Castlelake boosts widebody exposure in next aircraft ABS
Castlelake’s next aircraft lease securitization features slightly higher exposure to widebody aircraft, which may have experienced some softness in valuations over the past year, according to Fitch Ratings.
However, the lessor is borrowing less heavily against the collateral than in its prior deal, completed in June 2018. The notes to be issued in the latest transaction also amortize more quickly, reducing investor exposure to a potential decline in the valuation of the assets.
The $867.6 million Castlelake Aircraft Structured Trust is backed by a pool of 32 aircraft, 28 of them (93% of the pool) on lease to 13 airlines in 12 countries and four (7%) financed with loans guaranteed by MN Airlines, LLC d/b/a Sun Country Airlines, according to Fitch Ratings.
The pool is made up of largely liquid, midlife A320s and B737s with a weighted average age of nine years. There are also two widebody B777-300ERs and one A330-200 totaling 28.4% of the pool, which are prone to higher transition costs. Notably, 13.8% of the initial contracted cash flow is from one of the B777-300ERs. By comparison, 22.6% of the collateral for Castlelake’s prior deal, which was also rated by Fitch, were widebody aircraft. No aircraft in the latest deal will come off lease until 2020, and 48.1% of the pool comes off lease in 2024-2025.

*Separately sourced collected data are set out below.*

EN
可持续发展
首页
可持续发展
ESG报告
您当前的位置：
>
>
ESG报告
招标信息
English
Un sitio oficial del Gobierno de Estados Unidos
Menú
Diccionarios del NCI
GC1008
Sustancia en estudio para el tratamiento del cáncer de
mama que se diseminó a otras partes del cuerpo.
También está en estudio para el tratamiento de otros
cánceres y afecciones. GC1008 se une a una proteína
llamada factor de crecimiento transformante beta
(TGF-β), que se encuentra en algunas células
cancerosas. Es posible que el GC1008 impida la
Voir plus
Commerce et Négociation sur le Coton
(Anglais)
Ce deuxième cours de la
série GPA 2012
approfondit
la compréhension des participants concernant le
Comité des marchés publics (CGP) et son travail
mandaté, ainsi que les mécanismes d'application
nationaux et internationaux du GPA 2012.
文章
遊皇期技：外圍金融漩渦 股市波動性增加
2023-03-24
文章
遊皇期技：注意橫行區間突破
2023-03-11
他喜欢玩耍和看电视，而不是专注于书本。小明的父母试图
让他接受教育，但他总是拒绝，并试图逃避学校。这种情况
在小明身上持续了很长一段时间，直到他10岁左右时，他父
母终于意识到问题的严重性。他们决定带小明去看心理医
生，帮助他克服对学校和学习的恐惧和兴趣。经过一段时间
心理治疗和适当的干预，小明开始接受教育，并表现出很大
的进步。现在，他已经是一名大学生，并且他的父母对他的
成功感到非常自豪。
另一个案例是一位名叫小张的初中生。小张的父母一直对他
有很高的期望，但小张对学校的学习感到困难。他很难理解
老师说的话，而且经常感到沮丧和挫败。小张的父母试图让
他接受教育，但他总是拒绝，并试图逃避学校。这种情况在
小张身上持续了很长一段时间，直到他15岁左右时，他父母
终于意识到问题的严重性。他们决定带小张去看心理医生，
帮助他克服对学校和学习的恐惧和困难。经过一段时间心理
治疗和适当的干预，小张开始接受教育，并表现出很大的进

In its presale report, Fitch cites the “general opinion of appraisers” that the B777-300ER and A330-200 aircraft have been experiencing softness in the past year, especially the B777-300ER. “There are a material amount of them coming off lease in the next two to three years, and lease rates have already been softening,” the presale report states. “Meanwhile, the A330-200 has much more availability than the -300 which is generally the preferred variant by airlines.”
While the collateral may be slightly weaker than that of Castlelake’s prior deal, the structure of the deal may help insulate investors from a decline in valuations. All three tranches of rated notes to be issued represent lower loan-to-value ratios, though the presale report does not provide comparable figures for the 2018 deal. The $679.4 million of Class A notes with a 65% LTV are rated A; $115 million of Class B notes with 76% LTV are rated BBB; $7.2 million of class C notes with 83% LTV are rated BB.
Also, the Class A notes amortize with a 12.5-year schedule for the majority of the assets, pus 10-year schedules for the widebody aircraft and 6.5-year schedules for the four Sun Country loans. This compares to, in the prior transaction, 14 years for all assets for years one to three and then 12 years thereafter.
Goldman Sachs is lead structuring agent and joint bookrunner, along with BNP Paribas Securities, Deutsche Bank Securities and Citigroup.
Among other key rating considerations, funds managed by Castlelake, the sellers of the aircraft to CLAS 2019-1, will provide a portion of the equity to the transaction, consistent with similar investments made by the funds in prior deals. “Therefore, Castlelake will have a vested interest in performance outside of merely collecting servicing fees,” the presale report states. It notes, however, that Castlelake does have the ability to sell their equity position in the future.
And Fitch is concerned that 14 of the aircraft are not currently owned by Castlelake, though the current owners have agreed to sell them to the securitization trust. So in the event that the purchases are not completed, there would be a change of the composition or size of the portfolio of collateral. In addition, the window of time during which ownership of the aircraft can be transferred to the trust, 360 days, is much longer than the 270-day delivery period for most aircraft lease securitizations. However, if any aircraft or replacements are not transferred, the applicable debt amount will be prepaid to noteholders from the acquisition account, offsetting this risk.